Prof Codd's comments came after the UK Government announced a slowdown in the adoption of biofuels because of environmental and food price fears.
Concerns had been raised that valuable farming land would be used to produce plants for fuel instead of food or that rainforests would be stripped to develop the plants.
A report for ministers called for biofuels to be introduced more slowly than planned until controls were in place to prevent such land switches and higher food prices.
However, Prof Codd believes that using algae to produce biofuels would not compete for land use with food production.
Algae can also grow better than the best land crops - producing a yield that can be five to 10 times higher.

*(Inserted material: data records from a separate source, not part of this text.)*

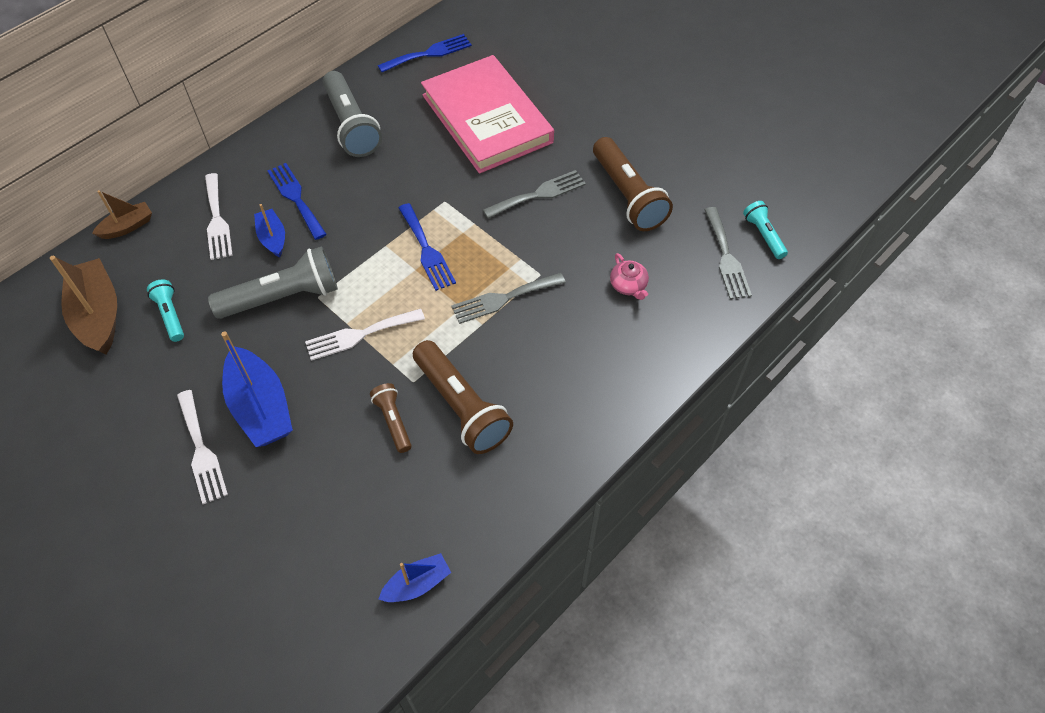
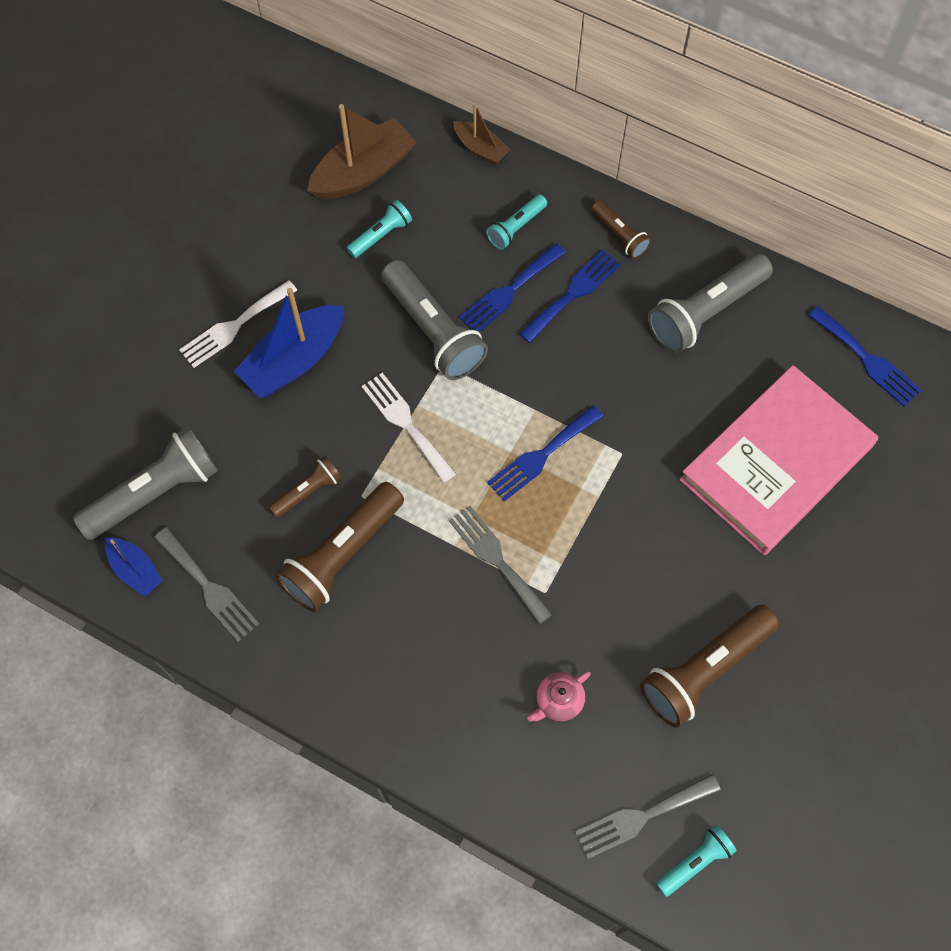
camera: 75 degrees right, 10 degrees up
white fork [205,173,233,260] -> turquoise flashlight [486,195,547,250]
blue boat [254,204,285,257] -> blue fork [459,243,566,332]
grey fork [483,170,586,219] -> grey fork moved to [154,527,259,642]
none -> grey flashlight [73,427,218,540]
none -> brown flashlight [591,200,651,259]

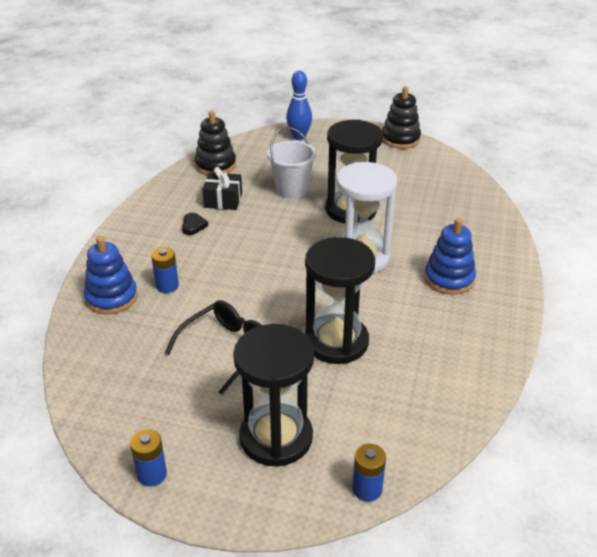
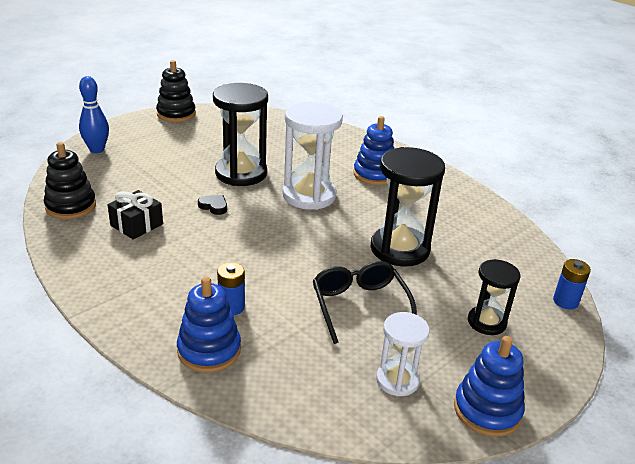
camera: 60 degrees left, 5 degrees down
blue battery [130,429,167,486] -> blue stacking toy [454,336,525,437]
black heart [182,213,208,235] -> black heart moved to [198,195,227,215]
black hourglass [233,324,314,467] -> black hourglass [468,259,521,335], size x0.57
white bucket [267,127,317,199] -> none
none -> white hourglass [376,312,430,396]

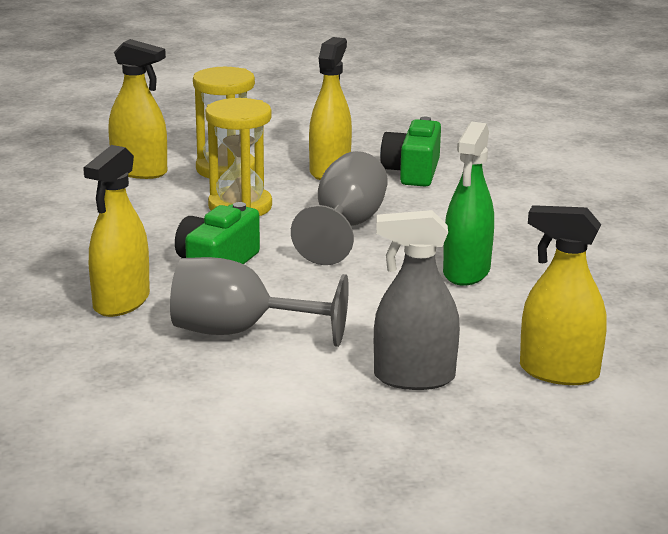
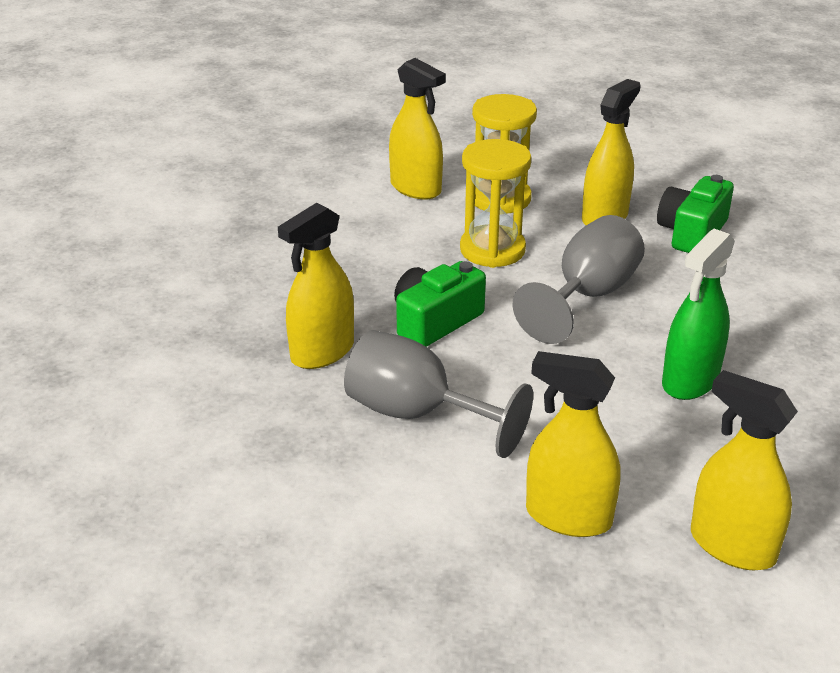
camera: 20 degrees right, 10 degrees up
grey spray bottle [374,210,460,390] -> yellow spray bottle [526,351,620,537]

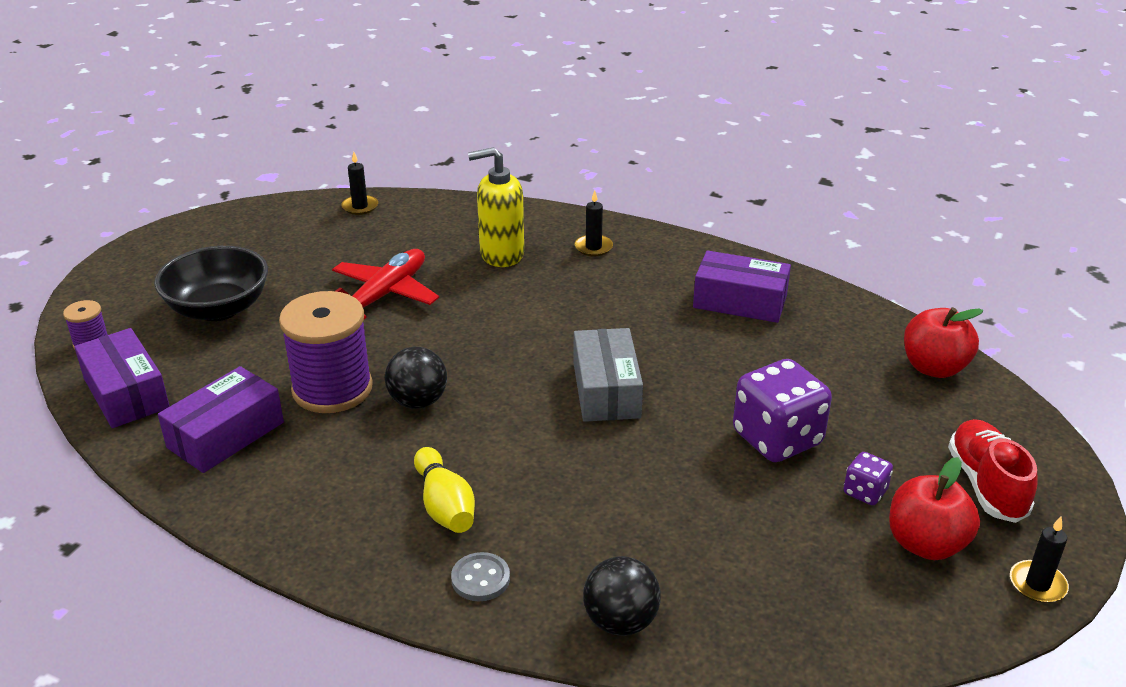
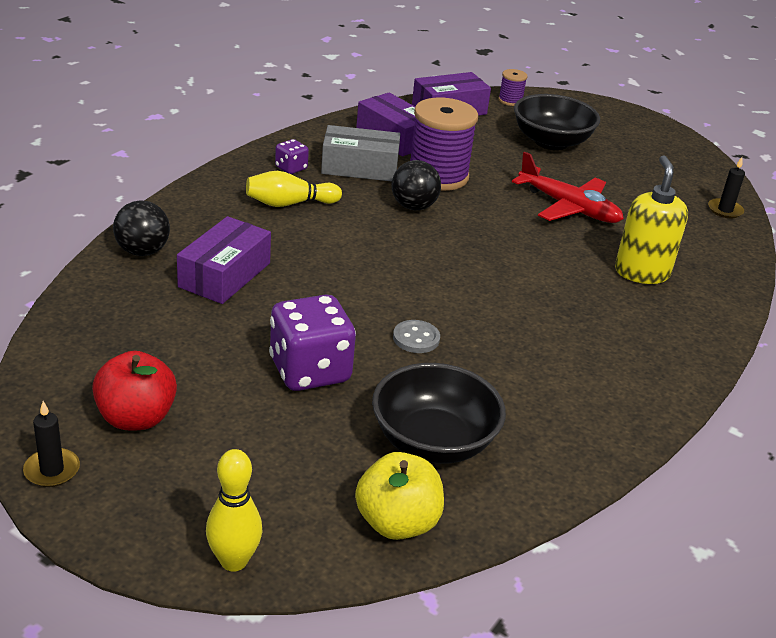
camera: 95 degrees right, 0 degrees up
grey button [451,552,510,601] -> grey button moved to [393,320,440,353]
grey box [573,328,643,422] -> grey box moved to [321,125,400,182]
black candle [575,190,613,256] -> none
purple box [693,250,791,323] -> purple box moved to [177,216,271,304]
purple dice [843,452,893,505] -> purple dice moved to [275,139,309,174]
red apple [904,307,983,378] -> yellow apple [355,452,444,540]
red shoe [948,419,1038,523] -> none
none -> yellow bowling pin [206,449,262,572]
none -> black bowl [372,363,506,464]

They already play an important role in removing carbon dioxide from the atmosphere and they produce a number of useful by-products.
Prof Codd said: "It [the algae] was around long before terrestrial crop plants appeared on the Earth - ranging from the single-celled plankton which grow in our seas, oceans and freshwaters, to the seaweeds on our shores.
"Algae can also grow in some of the harshest environments on Earth - in salt lakes and in desert environments where food crop plant production is not practised or even possible.
"Clearly there is no single fix in the search for sustainable biofuels and there are no quick fixes. However, algae are up there as viable and sustainable biofuel sources.
"We should give more attention to this in the current assessment of the future of biofuel production."